Description of the task: Return the data below line for line without changing anything, but omit the pictures.
*** Dataset Section Begins ***
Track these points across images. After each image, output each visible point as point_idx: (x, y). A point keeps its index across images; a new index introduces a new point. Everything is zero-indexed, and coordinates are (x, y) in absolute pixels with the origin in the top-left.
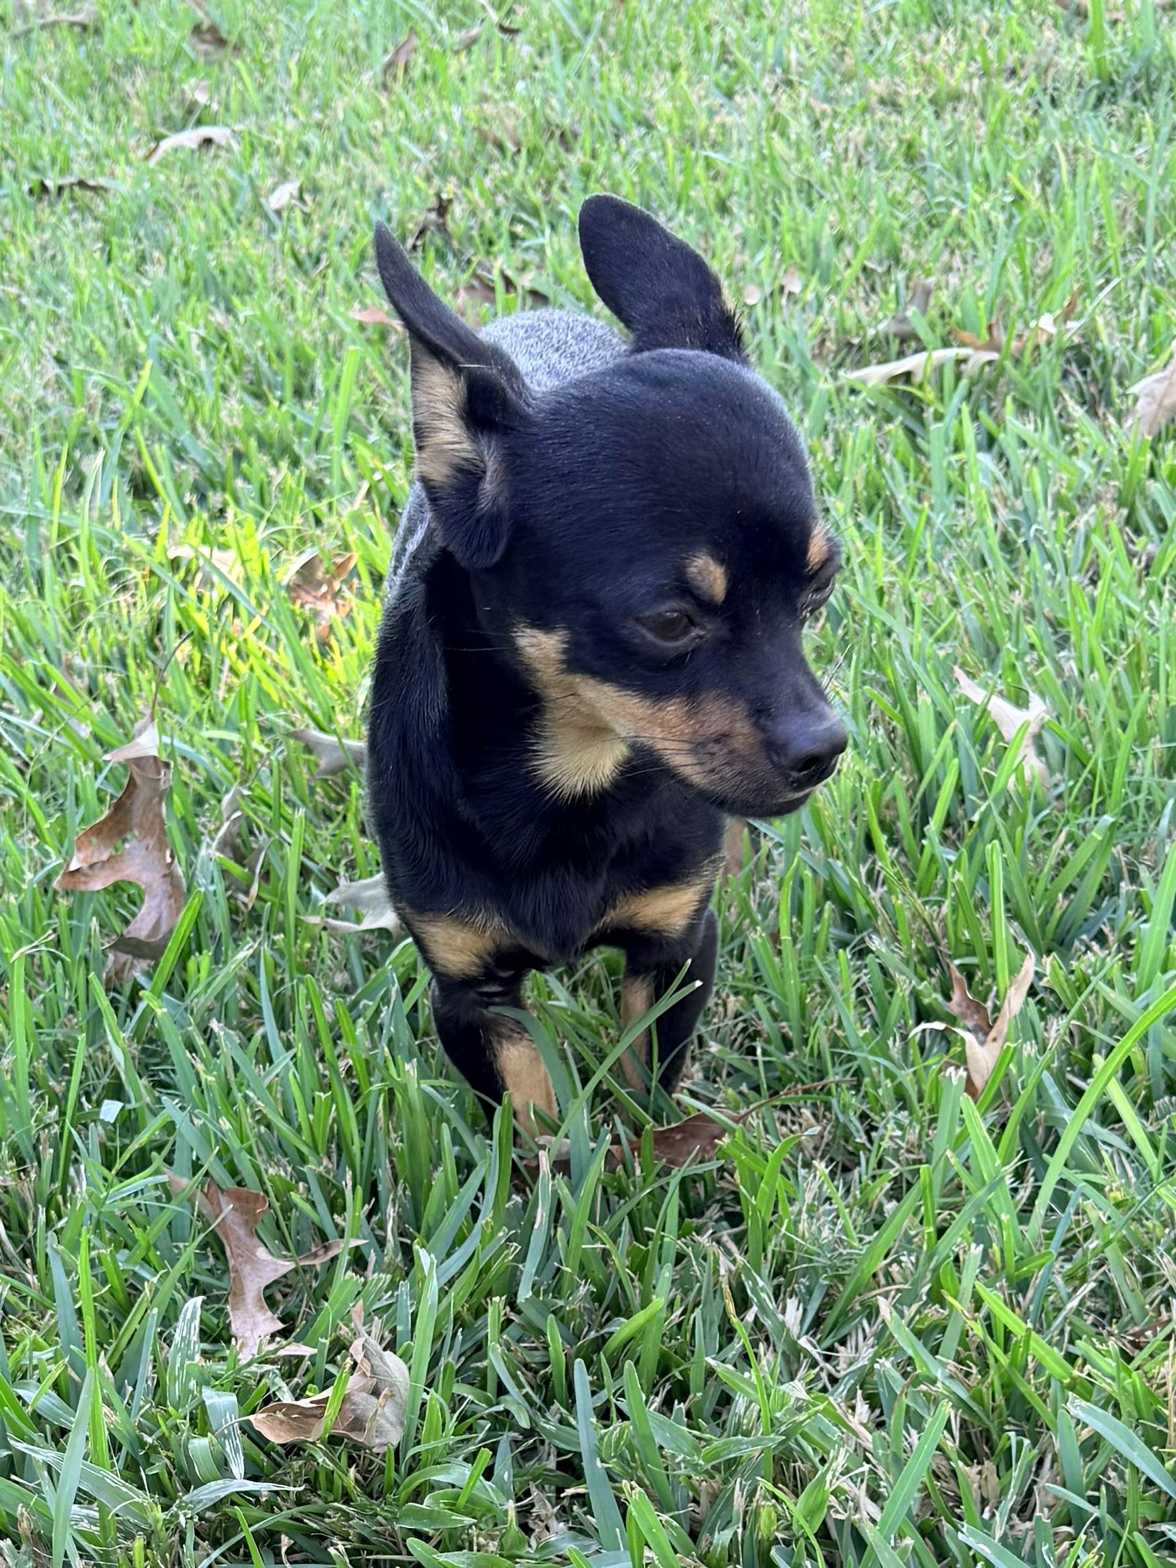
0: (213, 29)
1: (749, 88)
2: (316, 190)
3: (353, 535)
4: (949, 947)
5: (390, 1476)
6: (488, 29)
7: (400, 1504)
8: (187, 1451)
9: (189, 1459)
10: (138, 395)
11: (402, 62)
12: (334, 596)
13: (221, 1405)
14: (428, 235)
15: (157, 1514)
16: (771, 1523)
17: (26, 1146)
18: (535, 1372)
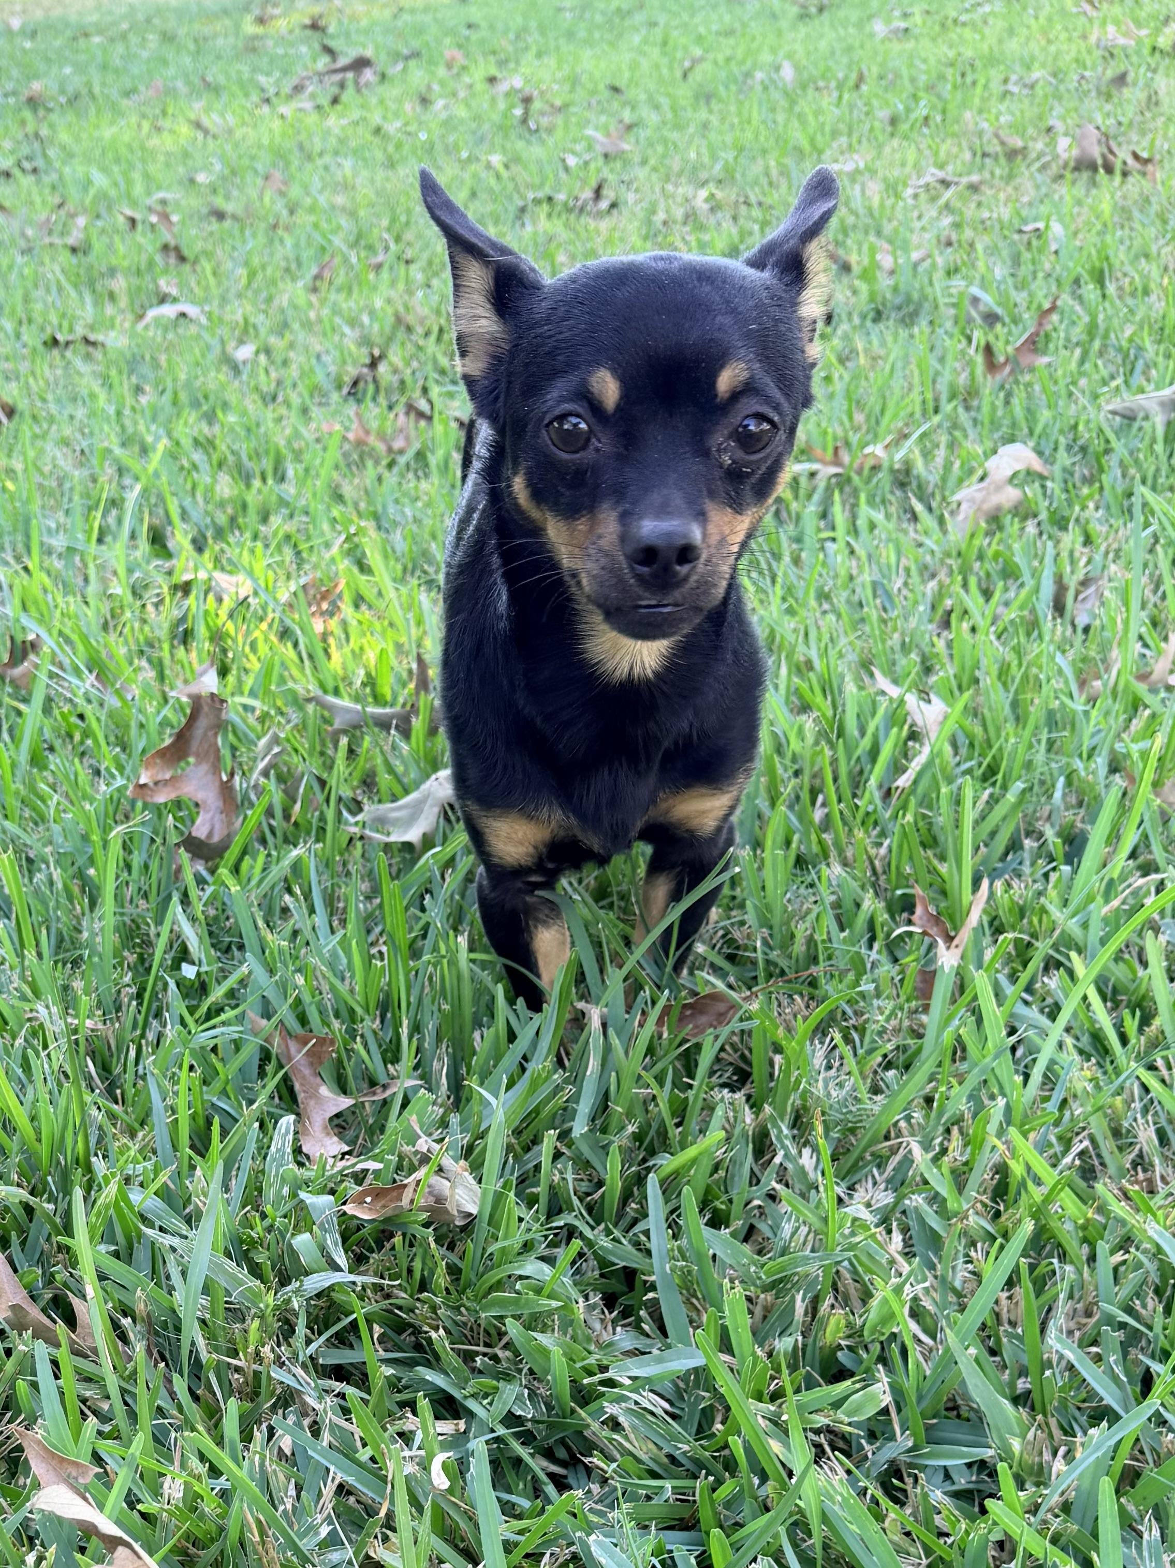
0: (177, 249)
2: (268, 352)
3: (344, 565)
4: (888, 881)
5: (468, 1274)
6: (389, 258)
7: (478, 1299)
8: (290, 1245)
9: (293, 1253)
10: (151, 469)
11: (327, 274)
12: (322, 614)
13: (320, 1203)
14: (361, 385)
15: (270, 1299)
16: (838, 1330)
17: (108, 1000)
18: (581, 1200)
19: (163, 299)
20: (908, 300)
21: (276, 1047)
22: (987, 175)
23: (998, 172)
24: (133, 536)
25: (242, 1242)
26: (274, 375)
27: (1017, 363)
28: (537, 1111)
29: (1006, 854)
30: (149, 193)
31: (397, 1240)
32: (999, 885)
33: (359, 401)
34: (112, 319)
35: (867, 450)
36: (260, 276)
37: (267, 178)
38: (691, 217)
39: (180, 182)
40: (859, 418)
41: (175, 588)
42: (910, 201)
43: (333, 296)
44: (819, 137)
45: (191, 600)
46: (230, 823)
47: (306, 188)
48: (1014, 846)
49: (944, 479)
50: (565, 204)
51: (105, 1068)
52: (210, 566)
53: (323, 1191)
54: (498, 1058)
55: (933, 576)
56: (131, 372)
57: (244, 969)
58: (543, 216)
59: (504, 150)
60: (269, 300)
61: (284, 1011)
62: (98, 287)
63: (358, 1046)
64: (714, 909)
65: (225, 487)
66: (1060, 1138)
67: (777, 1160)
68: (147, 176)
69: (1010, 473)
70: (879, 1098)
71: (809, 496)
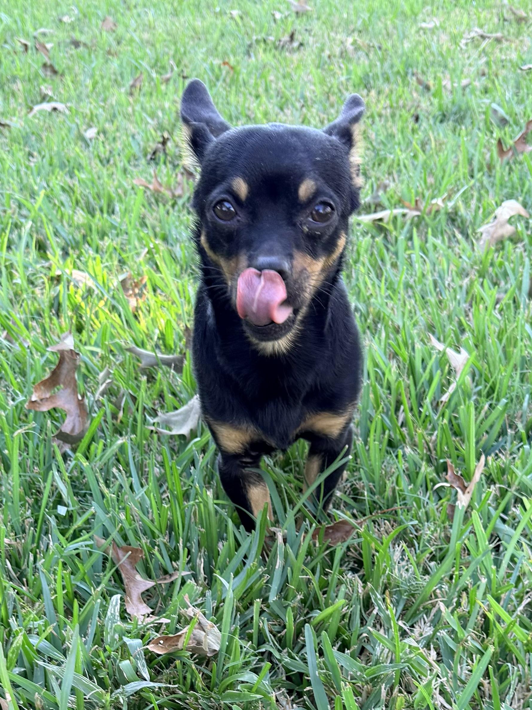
*** Dataset Section Ends ***
Solution to the exercise:
Track these points across images. After each image, output each visible point as point_idx: (x, y). A point keeps its index across images; a new index introduces a new point. Everything is zero-indexed, and coordinates are (x, y) in absolute pixels with the origin in the top-left.
0: (213, 29)
1: (749, 88)
2: (316, 190)
3: (353, 535)
4: (949, 947)
5: (390, 1476)
6: (488, 29)
7: (400, 1504)
8: (187, 1451)
9: (189, 1459)
10: (138, 395)
11: (402, 62)
12: (334, 596)
13: (221, 1405)
14: (428, 235)
15: (157, 1514)
16: (771, 1523)
17: (26, 1146)
18: (535, 1372)
0: (177, 249)
2: (268, 352)
3: (344, 565)
4: (888, 881)
5: (468, 1274)
6: (389, 258)
7: (478, 1299)
8: (290, 1245)
9: (293, 1253)
10: (151, 469)
11: (327, 274)
12: (322, 614)
13: (320, 1203)
14: (361, 385)
15: (270, 1299)
16: (838, 1330)
17: (108, 1000)
18: (581, 1200)
19: (163, 299)
20: (908, 300)
21: (276, 1047)
22: (987, 175)
23: (998, 172)
24: (133, 536)
25: (242, 1242)
26: (274, 375)
27: (1017, 363)
28: (537, 1111)
29: (1006, 854)
30: (149, 193)
31: (397, 1240)
32: (999, 885)
33: (359, 401)
34: (112, 319)
35: (867, 450)
36: (260, 276)
37: (267, 178)
38: (691, 217)
39: (180, 182)
40: (859, 418)
41: (175, 588)
42: (910, 201)
43: (333, 296)
44: (819, 137)
45: (191, 600)
46: (230, 823)
47: (306, 188)
48: (1014, 846)
49: (944, 479)
50: (565, 204)
51: (105, 1068)
52: (210, 566)
53: (323, 1191)
54: (498, 1058)
55: (933, 576)
56: (131, 372)
57: (244, 969)
58: (543, 216)
59: (504, 150)
60: (269, 300)
61: (284, 1011)
62: (98, 287)
63: (358, 1046)
64: (714, 909)
65: (225, 487)
66: (1060, 1138)
67: (777, 1160)
68: (147, 176)
69: (1010, 473)
70: (879, 1098)
71: (809, 496)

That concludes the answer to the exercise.